Scotland’s political leaders have put their differences aside to join together with a pledge of support for The P&J’s Connect at Christmas campaign.
After a year like no other, the party bosses united today to back our attempt to ensure as few people as possible suffer the harmful effects of loneliness this festive season.
Connect at Christmas aims to inspire our readers to pledge to do one thing to make someone less lonely this winter, and will also highlight the great work already being carried out by charities and volunteers across the north and north-east.
The initiative has now won the backing of First Minister Nicola Sturgeon, Scottish Conservative leader Douglas Ross, Scottish Labour’s Richard Leonard, Green co-leader Patrick Harvie and Willie Rennie of the Liberal Democrats.
Ms Sturgeon, the SNP leader, said the tighter restrictions that she has just announced would make the aims of the Connect at Christmas campaign even more important to achieve.
“I know how heart-breaking it is for so many people to be apart from loved ones over Christmas and the festive season – and the updated restrictions we had to announce at the weekend will only have added to that feeling,” she said.
I think The Press and Journal’s Connect at Christmas campaign is a great way of helping to make sure people don’t feel too isolated.”
First Minister Nicola Sturgeon
“The pandemic has been difficult for all of us, but especially so for those who live alone, and I think The Press and Journal’s Connect at Christmas campaign is a great way of helping to make sure people don’t feel too isolated.
“It’s important we all stick to the rules to keep everyone safe – but looking to connect in other ways will help tackle the issue of loneliness, as we look forward to the better times that do lie ahead.”
Mr Ross, the Moray MP, said contributing just a few minutes of one’s day to help others could have untold benefits.
He highlighted the work of charity Re-engage, which has a branch in Moray and described their work to get older lonely people interacting with others as a “lifeline”.
He said: “Talking would be important at any time, but the ongoing restrictions of this devastating pandemic make it absolutely vital this winter.”
Backing the P&J’s campaign, Mr Ross added: “This is an extremely worthwhile initiative from The P&J and one that I am very happy to support.
“Far too many elderly people suffer from the harmful effects of loneliness.
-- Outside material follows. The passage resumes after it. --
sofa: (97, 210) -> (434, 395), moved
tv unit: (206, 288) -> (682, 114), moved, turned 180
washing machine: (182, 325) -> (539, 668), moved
Tragically, around half say that TV is their main source of company.
It will inspire P&J readers to pause and think about those in our local area who would benefit from some company.”
Scottish Conservatives leader Douglas Ross
“By its very nature – unseen and behind closed doors – the vast number of people living with loneliness may not be obvious as we go about our busy lives.
“And that is why campaigns like this to raise awareness need our backing.”
“It will inspire P&J readers to pause and think about those in our local area who would benefit from some company.
“Even just checking in or taking a few minutes to enjoy a simple chat can make a world of difference.”
Scottish Labour leader Richard Leonard fears the ongoing lockdown restrictions will have “grievous consequences for mental health and wellbeing”.
“Loneliness has surged during the pandemic, with grievous consequences for mental health and wellbeing,” he said.
“Many months of restrictions have made the hardships faced by those who are isolated and lonely much worse.
“It’s important that we all look out for people facing isolation during the festive period, and that appropriate support is given to them through our public services.
“I fully support The Press and Journal in this campaign and commend the work of charities offering support to those facing a lonely Christmas.
“As leader of the Scottish Labour Party, I am happy to offer whatever support I can to those affected by the crisis of loneliness that Scotland is facing during the hard winter pandemic months.”
Scottish Greens co-leader Patrick Harvie also endorsed the initiative, saying: “At a time of collective effort to stay apart and keep each other safe there is an increased risk of loneliness and social isolation over this festive period.
“Many community gatherings and support groups will be cancelled or restricted in their usual activities.
“That’s why this campaign to encourage people across the north and north-east to find innovative ways to reach out and help someone in their community is especially welcome this year.”
Mr Rennie, the Lib Dem leader, urged Scots to show their support for Connect at Christmas by displaying snowmen in their windows.
This is a great initiative from The P&J to spread some Christmas cheer and put a smile on people’s faces at what, for many, will be a very difficult time of year.”
“In the depths of the first wave of the pandemic the rainbows in people’s windows fostered a sense of community and showed our gratitude to the amazing key workers keeping our health service running,” he said.
“This is a great initiative from The P&J to spread some Christmas cheer and put a smile on people’s faces at what, for many, will be a very difficult time of year.
“I’d encourage everyone to get on board and put a snowman in their window.”